(TASK REQUIREMENTS) Your task is to repeat the entries exactly from their first line through the line with "Products manufactured as", and to stop there.

-------- EXERCISE INPUTS --------

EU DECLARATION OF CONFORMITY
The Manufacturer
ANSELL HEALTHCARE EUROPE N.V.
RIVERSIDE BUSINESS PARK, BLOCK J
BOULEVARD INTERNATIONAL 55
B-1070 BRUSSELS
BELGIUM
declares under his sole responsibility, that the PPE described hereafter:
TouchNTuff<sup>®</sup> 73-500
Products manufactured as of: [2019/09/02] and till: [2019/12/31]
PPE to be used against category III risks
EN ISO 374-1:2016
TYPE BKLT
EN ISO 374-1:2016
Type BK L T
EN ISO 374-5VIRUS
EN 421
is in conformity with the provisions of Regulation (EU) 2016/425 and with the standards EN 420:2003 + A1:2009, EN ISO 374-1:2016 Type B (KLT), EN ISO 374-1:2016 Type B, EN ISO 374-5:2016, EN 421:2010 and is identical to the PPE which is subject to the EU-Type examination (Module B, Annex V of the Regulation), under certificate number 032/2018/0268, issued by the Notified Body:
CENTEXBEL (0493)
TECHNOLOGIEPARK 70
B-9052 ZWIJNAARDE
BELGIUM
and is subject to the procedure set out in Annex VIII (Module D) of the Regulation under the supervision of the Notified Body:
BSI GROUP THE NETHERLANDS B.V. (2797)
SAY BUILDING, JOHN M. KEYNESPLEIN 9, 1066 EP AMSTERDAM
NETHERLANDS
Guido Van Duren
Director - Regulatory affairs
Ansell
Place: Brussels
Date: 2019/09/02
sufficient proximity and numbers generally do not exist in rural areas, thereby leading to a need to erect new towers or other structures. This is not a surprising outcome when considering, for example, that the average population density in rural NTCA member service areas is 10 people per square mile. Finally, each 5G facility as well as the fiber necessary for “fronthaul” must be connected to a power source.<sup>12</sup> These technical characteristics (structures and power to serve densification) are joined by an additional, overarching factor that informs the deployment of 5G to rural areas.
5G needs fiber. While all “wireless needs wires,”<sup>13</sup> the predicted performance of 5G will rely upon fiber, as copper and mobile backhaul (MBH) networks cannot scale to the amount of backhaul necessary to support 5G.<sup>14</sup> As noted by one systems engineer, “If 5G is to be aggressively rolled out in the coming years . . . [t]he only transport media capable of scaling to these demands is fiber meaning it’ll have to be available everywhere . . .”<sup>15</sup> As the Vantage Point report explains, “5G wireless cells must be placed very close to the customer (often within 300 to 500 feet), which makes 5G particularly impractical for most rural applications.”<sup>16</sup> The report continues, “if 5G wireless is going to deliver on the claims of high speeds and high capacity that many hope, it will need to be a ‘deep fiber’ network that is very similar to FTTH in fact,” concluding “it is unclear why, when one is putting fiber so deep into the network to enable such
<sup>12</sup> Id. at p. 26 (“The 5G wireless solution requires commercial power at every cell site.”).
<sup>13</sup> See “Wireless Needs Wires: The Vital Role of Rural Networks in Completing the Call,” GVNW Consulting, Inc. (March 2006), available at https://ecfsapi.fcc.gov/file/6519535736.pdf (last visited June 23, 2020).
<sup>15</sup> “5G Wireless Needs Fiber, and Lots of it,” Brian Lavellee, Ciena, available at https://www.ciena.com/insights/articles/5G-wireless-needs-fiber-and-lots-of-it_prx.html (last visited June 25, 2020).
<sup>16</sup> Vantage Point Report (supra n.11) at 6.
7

--------

(TASK OUTPUT)
EU DECLARATION OF CONFORMITY
The Manufacturer
ANSELL HEALTHCARE EUROPE N.V.
RIVERSIDE BUSINESS PARK, BLOCK J
BOULEVARD INTERNATIONAL 55
B-1070 BRUSSELS
BELGIUM
declares under his sole responsibility, that the PPE described hereafter:
TouchNTuff<sup>®</sup> 73-500
Products manufactured as of: [2019/09/02] and till: [2019/12/31]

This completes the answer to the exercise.